> REQUEST
Repeat exactly the lines from the line containing "Bettina Raaf" through the last line of the records below, inclusive, and nothing else.

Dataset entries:
—————
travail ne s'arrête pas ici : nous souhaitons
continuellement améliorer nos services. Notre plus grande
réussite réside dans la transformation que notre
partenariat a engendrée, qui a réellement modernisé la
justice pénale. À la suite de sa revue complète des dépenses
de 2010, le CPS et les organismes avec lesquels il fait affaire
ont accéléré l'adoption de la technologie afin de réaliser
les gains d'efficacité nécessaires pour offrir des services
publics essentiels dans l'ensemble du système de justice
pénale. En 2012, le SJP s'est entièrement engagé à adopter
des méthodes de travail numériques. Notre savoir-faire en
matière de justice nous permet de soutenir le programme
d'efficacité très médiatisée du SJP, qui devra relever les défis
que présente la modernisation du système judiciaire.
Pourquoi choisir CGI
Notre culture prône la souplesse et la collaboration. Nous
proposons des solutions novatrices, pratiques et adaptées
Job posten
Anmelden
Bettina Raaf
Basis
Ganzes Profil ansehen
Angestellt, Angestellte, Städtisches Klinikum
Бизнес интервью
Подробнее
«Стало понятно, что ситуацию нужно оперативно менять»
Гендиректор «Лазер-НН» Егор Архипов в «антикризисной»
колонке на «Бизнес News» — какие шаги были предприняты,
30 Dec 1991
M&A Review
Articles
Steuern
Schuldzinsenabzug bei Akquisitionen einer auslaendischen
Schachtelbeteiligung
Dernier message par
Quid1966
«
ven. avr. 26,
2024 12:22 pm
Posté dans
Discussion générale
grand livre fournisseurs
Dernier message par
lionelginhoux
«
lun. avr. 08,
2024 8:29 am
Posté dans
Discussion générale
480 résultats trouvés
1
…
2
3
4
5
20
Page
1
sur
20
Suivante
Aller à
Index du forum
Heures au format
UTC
—————
> TASK RESULT
Bettina Raaf
Basis
Ganzes Profil ansehen
Angestellt, Angestellte, Städtisches Klinikum
Бизнес интервью
Подробнее
«Стало понятно, что ситуацию нужно оперативно менять»
Гендиректор «Лазер-НН» Егор Архипов в «антикризисной»
колонке на «Бизнес News» — какие шаги были предприняты,
30 Dec 1991
M&A Review
Articles
Steuern
Schuldzinsenabzug bei Akquisitionen einer auslaendischen
Schachtelbeteiligung
Dernier message par
Quid1966
«
ven. avr. 26,
2024 12:22 pm
Posté dans
Discussion générale
grand livre fournisseurs
Dernier message par
lionelginhoux
«
lun. avr. 08,
2024 8:29 am
Posté dans
Discussion générale
480 résultats trouvés
1
…
2
3
4
5
20
Page
1
sur
20
Suivante
Aller à
Index du forum
Heures au format
UTC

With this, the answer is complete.